Le conseiller communal Ecolo Luc Parmentier s’interroge sur la régularité de la désignation par la Ville de Charleroi d’un cabinet d’avocats dans lequel travaille le fils du bourgmestre Jean-Jacques Viseur.

  • Auteur : Didier Albin
  • Source : Le Soir.

Une ville peut-elle mandater un cabinet d’avocats pour défendre ses intérêts si l’un de ses associés est parent au premier degré avec un membre de son collège communal ? Plus précisément, un bourgmestre peut-il participer à la désignation du cabinet d’avocats dans lequel travaille son propre fils ?

Les questions se posent avec acuité à Charleroi, où l’affaire « Philip and Partners » agite le landerneau politique. Selon le conseiller communal écologiste Luc Parmentier, c’est en 2008 que ledit bureau devient prestataire de services pour Charleroi. La Ville ne lui avait jusque-là encore jamais confié de dossier. Plusieurs affaires vont venir. « Or, la même année, François Viseur devient avocat dans ce cabinet. » François Viseur, c’est le fils du bourgmestre CDH, ex-ministre des Finances. Luc Parmentier vient de saisir d’une demande d’avis le bureau d’éthique et de déontologie, l’instance indépendante mise en place après les « affaires ». L’élu s’interroge sur l’existence d’un conflit d’intérêts dans pareil cas de figure.

Le code de la démocratie locale est clair à ce propos. En son article 1122-19, « il interdit à tout membre du conseil, et du collège par extension, d’être présent à la délibération sur des objets auxquels il a un intérêt direct, soit personnellement, soit auxquels ses parents ou alliés jusqu’au quatrième degré inclusivement ont un intérêt personnel ou direct ».

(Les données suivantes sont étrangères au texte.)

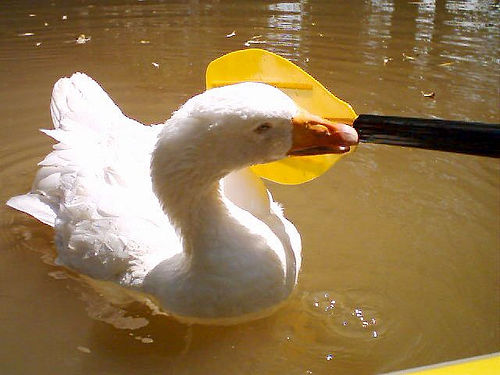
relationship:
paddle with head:
[204, 48, 500, 186] [119, 44, 331, 193]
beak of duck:
[285, 114, 362, 156] [3, 67, 347, 331]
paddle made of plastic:
[204, 47, 498, 187] [204, 49, 356, 187]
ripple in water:
[307, 290, 429, 360] [314, 198, 457, 347]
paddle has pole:
[204, 47, 498, 187] [354, 112, 499, 157]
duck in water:
[4, 71, 359, 326] [1, 1, 499, 373]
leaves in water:
[23, 18, 102, 56] [139, 16, 484, 113]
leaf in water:
[354, 43, 404, 92] [139, 16, 484, 113]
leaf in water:
[408, 75, 448, 110] [139, 16, 484, 113]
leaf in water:
[437, 43, 467, 83] [139, 16, 484, 113]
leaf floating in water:
[139, 35, 152, 47] [1, 1, 499, 373]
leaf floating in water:
[71, 29, 92, 48] [1, 1, 499, 373]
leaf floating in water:
[16, 27, 36, 39] [1, 1, 499, 373]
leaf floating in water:
[145, 55, 165, 72] [1, 1, 499, 373]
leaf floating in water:
[60, 10, 71, 24] [1, 1, 499, 373]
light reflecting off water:
[271, 4, 307, 62] [1, 1, 499, 373]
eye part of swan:
[252, 122, 272, 135] [4, 61, 360, 326]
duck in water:
[3, 67, 347, 331] [1, 1, 499, 373]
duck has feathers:
[3, 67, 347, 331] [95, 158, 136, 207]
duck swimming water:
[4, 71, 359, 326] [308, 14, 445, 110]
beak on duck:
[285, 114, 358, 156] [3, 67, 347, 331]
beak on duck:
[285, 114, 358, 156] [118, 99, 382, 300]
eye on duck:
[250, 118, 276, 135] [15, 56, 365, 330]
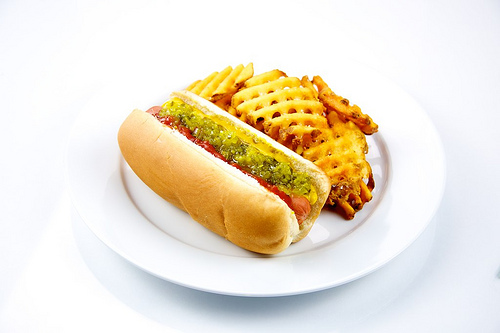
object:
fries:
[186, 62, 378, 221]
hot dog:
[117, 89, 330, 256]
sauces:
[160, 96, 321, 207]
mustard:
[160, 97, 320, 206]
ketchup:
[151, 113, 293, 207]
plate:
[81, 58, 446, 300]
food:
[117, 62, 378, 256]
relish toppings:
[151, 112, 295, 210]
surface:
[0, 1, 499, 329]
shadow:
[119, 254, 366, 318]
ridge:
[134, 90, 331, 232]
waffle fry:
[230, 75, 327, 147]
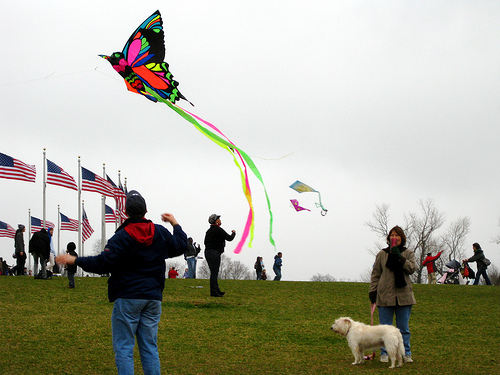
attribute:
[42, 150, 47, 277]
pole — metal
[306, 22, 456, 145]
skies — cloudy, large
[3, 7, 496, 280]
skies — cloudy, Large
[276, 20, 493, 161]
sky — large, cloudy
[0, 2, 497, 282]
sky — cloudy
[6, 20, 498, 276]
clouds — large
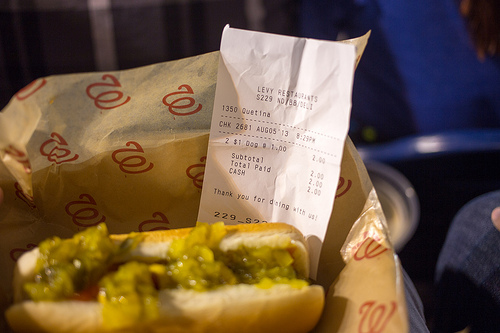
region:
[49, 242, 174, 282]
The relish is green.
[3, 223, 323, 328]
The hot dog bun is brown.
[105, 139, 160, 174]
The letter on the wrapper is red.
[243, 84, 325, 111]
The writing on the receipt is black.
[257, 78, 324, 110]
The writing is in English.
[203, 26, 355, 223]
The receipt is white and black.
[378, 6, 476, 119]
The man's shirt is blue.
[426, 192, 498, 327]
The man is wearing blue jeans.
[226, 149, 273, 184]
The writing on the receipt is in black.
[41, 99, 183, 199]
The food wrapper is red and brown.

En d’autres termes, Jean-Jacques Viseur n’aurait donc logiquement pas dû prendre part aux décisions relatives à la désignation de « Philip & Partners ». Au sein de son cabinet, on observe que c’est la filiale de Charleroi qui a été choisie, pas le bureau de Bruxelles où intervient son fils. On distingue donc les filiales de l’entreprise de ce qu’elle représente en tant qu’entité juridique. La question de la répartition des honoraires regarde-t-elle le client ? En tout état de cause, les factures établies le sont par « Philip & Partners ». Et non par son antenne locale de Charleroi.

L’autre problème de ce dossier a trait aux compétences du bureau d’avocats. « Philip and Partners » a été désigné pour négocier la convention des projets commerciaux du cœur de Charleroi, sans doute le dossier majeur de la mandature communale. Il s’agit de bétonner des engagements avec des investisseurs immobiliers privés, pour des centaines de millions.

Le cabinet « Philip and Partners » était-il réellement le meilleur expert en droit de l’urbanisme et de l’immobilier pour traiter avec de puissants promoteurs ? Ses avocats ne sont pas réputés être des spécialistes de ces matières, dit-on aux barreaux de Bruxelles et de Charleroi. Ce qui explique que l’entreprise ait eu recours en sous-traitance à l’expertise du cabinet Francis Haumont de Bruxelles, spécialiste en environnement et en immobilier, comme le confirme le cabinet du bourgmestre lui-même.

Se pose donc cette question : fallait-il un intermédiaire pour s’assurer les services de ce prestataire ? Le cabinet Viseur parle d’une volonté du PS, de l’échevin Massin en particulier, qui… dément ! Ambiance.